Further reading about how to make String.intern() more effective by tuning the String pool size: http://java-performance.info/string-intern-in-java-6-7-8/

marc-bux · March 2, 2020, 10:40am

Hi @pwisneskey,

First of all, thanks a lot for the in-depth post and analysis. I agree with your points on String deduplication being a promising lead in reducing the memory usage of KNIME AP. While it really depends on the workflow at hand, there definitely are many cases where StringCells in the same column hold many duplicate Strings.

From what I’ve read and what you found as well, I am reluctant about the String#intern approach, since (a) depending on how String are created, they might be interned already, (b) there is a performance cost for invoking the native String#intern method, and, finally (c) the number of interned Strings is fixed (to some configurable number which defaults to 60,013), whereas the number of distinct String(Cells) can vary greatly between workflows.

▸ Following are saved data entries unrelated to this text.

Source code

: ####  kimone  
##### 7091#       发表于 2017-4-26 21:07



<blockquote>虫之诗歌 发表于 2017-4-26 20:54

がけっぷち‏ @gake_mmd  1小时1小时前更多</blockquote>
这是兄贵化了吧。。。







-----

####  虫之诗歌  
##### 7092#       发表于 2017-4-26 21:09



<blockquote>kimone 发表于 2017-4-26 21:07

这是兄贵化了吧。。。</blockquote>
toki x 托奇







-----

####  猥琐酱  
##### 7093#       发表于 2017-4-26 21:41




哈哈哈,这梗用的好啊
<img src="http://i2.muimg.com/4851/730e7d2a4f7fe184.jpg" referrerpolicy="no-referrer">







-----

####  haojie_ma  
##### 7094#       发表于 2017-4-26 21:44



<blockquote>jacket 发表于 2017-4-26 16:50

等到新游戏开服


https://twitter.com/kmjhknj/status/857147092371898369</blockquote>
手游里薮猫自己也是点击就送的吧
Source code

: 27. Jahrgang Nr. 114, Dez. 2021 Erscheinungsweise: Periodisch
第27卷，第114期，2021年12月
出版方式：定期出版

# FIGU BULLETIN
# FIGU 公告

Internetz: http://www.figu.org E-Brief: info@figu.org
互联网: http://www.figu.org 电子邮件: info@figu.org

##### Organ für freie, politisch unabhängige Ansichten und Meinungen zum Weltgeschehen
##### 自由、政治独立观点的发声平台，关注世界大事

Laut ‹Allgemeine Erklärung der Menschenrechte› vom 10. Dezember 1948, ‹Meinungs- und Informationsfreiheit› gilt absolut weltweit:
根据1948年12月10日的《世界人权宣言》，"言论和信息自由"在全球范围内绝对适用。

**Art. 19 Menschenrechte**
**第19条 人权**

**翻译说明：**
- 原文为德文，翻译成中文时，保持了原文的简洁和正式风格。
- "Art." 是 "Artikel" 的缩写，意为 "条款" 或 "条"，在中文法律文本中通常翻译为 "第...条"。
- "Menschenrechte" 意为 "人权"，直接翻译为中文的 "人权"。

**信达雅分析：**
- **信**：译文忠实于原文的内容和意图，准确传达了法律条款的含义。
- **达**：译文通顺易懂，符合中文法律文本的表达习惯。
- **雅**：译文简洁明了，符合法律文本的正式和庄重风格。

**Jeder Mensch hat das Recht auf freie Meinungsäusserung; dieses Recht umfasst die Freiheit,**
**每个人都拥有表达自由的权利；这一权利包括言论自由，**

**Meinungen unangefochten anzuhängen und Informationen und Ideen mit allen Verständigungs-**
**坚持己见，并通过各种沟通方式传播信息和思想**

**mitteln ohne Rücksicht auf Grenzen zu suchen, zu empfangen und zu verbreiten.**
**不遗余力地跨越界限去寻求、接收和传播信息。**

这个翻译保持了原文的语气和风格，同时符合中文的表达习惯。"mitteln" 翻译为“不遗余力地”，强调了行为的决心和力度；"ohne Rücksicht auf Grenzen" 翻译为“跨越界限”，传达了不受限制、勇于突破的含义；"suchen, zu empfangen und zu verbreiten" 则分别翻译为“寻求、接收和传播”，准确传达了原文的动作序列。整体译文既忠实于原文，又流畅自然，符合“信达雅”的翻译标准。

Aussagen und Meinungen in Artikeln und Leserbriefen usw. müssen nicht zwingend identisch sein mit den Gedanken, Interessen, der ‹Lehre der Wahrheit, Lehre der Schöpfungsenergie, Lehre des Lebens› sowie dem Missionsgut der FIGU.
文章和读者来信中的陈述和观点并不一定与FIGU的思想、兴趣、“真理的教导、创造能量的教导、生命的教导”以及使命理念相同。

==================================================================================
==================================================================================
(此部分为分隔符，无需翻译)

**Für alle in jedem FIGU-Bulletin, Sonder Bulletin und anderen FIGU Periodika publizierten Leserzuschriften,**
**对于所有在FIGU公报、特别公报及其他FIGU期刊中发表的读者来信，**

Conversely, as you pointed out, G1’s -XX:+UseStringDeduplication looks like a good fit here, since it specifically targets long-lived objects, which StringCells usually are. I’ll go ahead and suggest that we evaluate / benchmark that option internally on a set of workflows, play around with the -XX:StringDeduplicationAgeThreshold option and consider adding it to our default. In the meantime, do let us know how using that option turns out for you .

Regards,

Marc

beginner · March 2, 2020, 11:46am

No directly and answer but might be of interest to you as well in regards to memory.

pwisneskey · March 2, 2020, 3:37pm

Thanks Marc! I agree completely with your analysis and preference for adjusting the garbage collector settings rather than changing the StringCell code. We have definitely seen an solid improvement in the memory usage of string heavy workflows.

I am also considering using Category to Number for some of our most repetitive string columns with fixed values (countries and categories for our modeling). That could reduce memory usage not just in RAM but also when they are streamed to disk though I already am assuming that the compression of data to disk is already quite efficient.

We are current chasing down a much more nefarious memory/resource leak that appears to occur when there are some combinations of nested recursive and parallel chunk nodes. It is occurring in our complex workflows but it also just arose in a self-contained workflow that I wrote for my next blog posting on genetic algorithms. In this workflow, each iteration of the outer loop is a new generation and each generation is the exactly same size so I would expect a consistent memory usage pattern but this is not the case. 5 iterations run very fast and then the workflow begins to slow to a crawl around iteration 8 and always fails with a heap error around iteration 10 regardless of my heap size settings.

We are working with Stephen Rauner on this and other issues and I can push my self-contained workflow to the KNIME hub if you all would like to try to replicate. However, I was going to see if I could reduce it to an even simpler workflow to show the issue without all the Monte Carlo simulations needed to do the genetic fitness scoring.

My gut instinct is that the issue is something with the recursive node not releasing resources as it should and that the parallel chunk loop inside of it just makes the issue occur faster. It seems like the issue occurs in both Knime 3.7 and 4.1 so I don’t think it is a regression in the latest version. If I can create a simpler test workflow, I can verify this as well.

CarlWitt · April 23, 2020, 12:58pm

Hi @pwisneskey,

thanks again for the proposal. We evaluated -XX:+UseStringDeduplication on several workflows and found that, although it can save memory on certain workflows, other workflows take severe performance hits (15%-25% runtime degradation).

For the average case, footprint reduction is rather small, as notable memory savings typically appear when processing 1M rows upwards. Thus we thought it’s probably best to leave enabling G1 String Deduplication to the more experienced users, who have studied the characteristics of their work flow.

However, thanks again for the valuable feedback!